ALTER TABLE laptop ADD COLUMN cpu_brand VARCHAR(255) AFTER Cpu, ADD COLUMN cpu_name VARCHAR(255) AFTER cpu_brand, ADD COLUMN cpu_speed DECIMAL(10,1) AFTER Cpu_name;
7.1 Extracting the CPU Brand
SELECT Cpu, SUBSTRING_INDEX(Cpu, ' ', 1) FROM laptop;
7.2 Updating the cpu_brand Column The extracted CPU brand values are inserted into the cpu_brand column.
UPDATE laptop t1
SET cpu_brand = (
SELECT SUBSTRING_INDEX(Cpu, ' ', 1)
FROM (SELECT * FROM laptop) t2
WHERE t1.index = t2.index
);
7.3 Extracting CPU Name The CPU name is extracted by removing the brand from the original Cpu column and stored in the cpu_name column.
UPDATE laptop t1
SET cpu_name = (
SELECT REPLACE(Cpu, cpu_brand, '')
FROM (SELECT * FROM laptop) t2
WHERE t1.index = t2.index
);
7.4 Extracting CPU Speed This step extracts the CPU speed from the cpu_name and stores it in the cpu_speed column.

**Material provided**
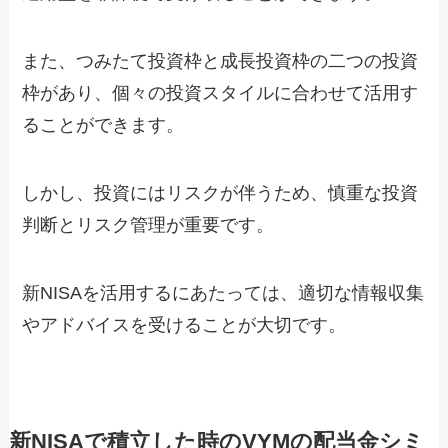
また、つみたて投資枠と成長投資枠の二つの投資
枠があり、個々の投資スタイルに合わせて活用す
ることができます。
しかし、投資にはリスクが伴うため、慎重な投資
判断とリスク管理が重要です。
新NISAを活用するにあたっては、適切な情報収集
やアドバイスを受けることが大切です。
新NISAで積立した時のVYMの配当金シミ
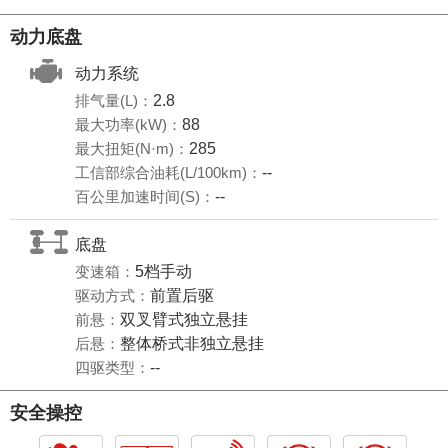
动力底盘
动力系统
排气量(L)：
2.8
最大功率(kW)：
88
最大扭矩(N·m)：
285
工信部综合油耗(L/100km)：
--
百公里加速时间(S)：
--
底盘
变速箱：
5档手动
驱动方式：
前置后驱
前悬：
双叉臂式独立悬挂
后悬：
整体桥式非独立悬挂
四驱类型：
--
安全操控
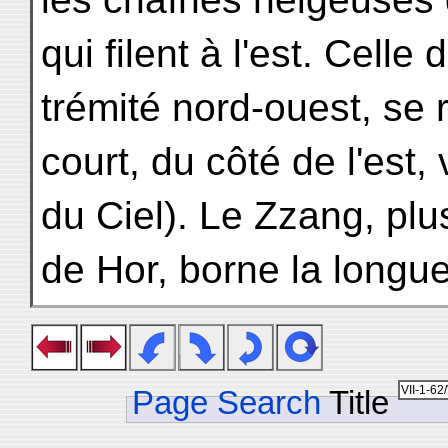
qui filent à l'est. Celle
trémité nord-ouest, se 
court, du côté de l'est, 
du Ciel). Le Zzang, plu
de Hor, borne la longu
Page Search
Title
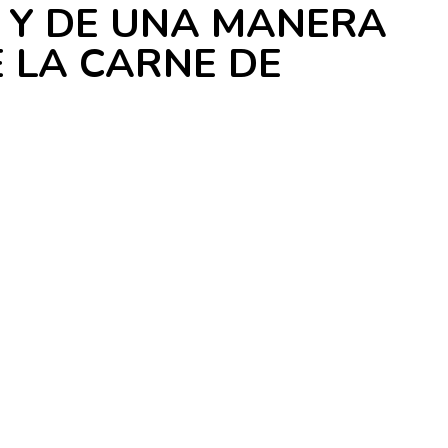
L Y DE UNA MANERA
 LA CARNE DE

**Task set**
A – In the SQL walkthrough, rewrite the part that begins at the words "ALTER TABLE laptop" and stops after "SELECT SUBSTRING_INDEX(Cpu, ' ', 1)", substituting "processor_brand" for "cpu_brand".
B – Answer these questions from the SQL walkthrough:
(i) What data type is assigned to the cpu_speed column?
(ii) Which function removes the brand from the Cpu value when the cpu_name column is filled?
(iii) From which column does step 7.4 extract the CPU speed?

**Answers per task**
A –
ALTER TABLE laptop ADD COLUMN processor_brand VARCHAR(255) AFTER Cpu, ADD COLUMN cpu_name VARCHAR(255) AFTER processor_brand, ADD COLUMN cpu_speed DECIMAL(10,1) AFTER Cpu_name;
7.1 Extracting the CPU Brand
SELECT Cpu, SUBSTRING_INDEX(Cpu, ' ', 1) FROM laptop;
7.2 Updating the processor_brand Column The extracted CPU brand values are inserted into the processor_brand column.
UPDATE laptop t1
SET processor_brand = (
SELECT SUBSTRING_INDEX(Cpu, ' ', 1)

B –
(i) DECIMAL(10,1)
(ii) REPLACE
(iii) cpu_name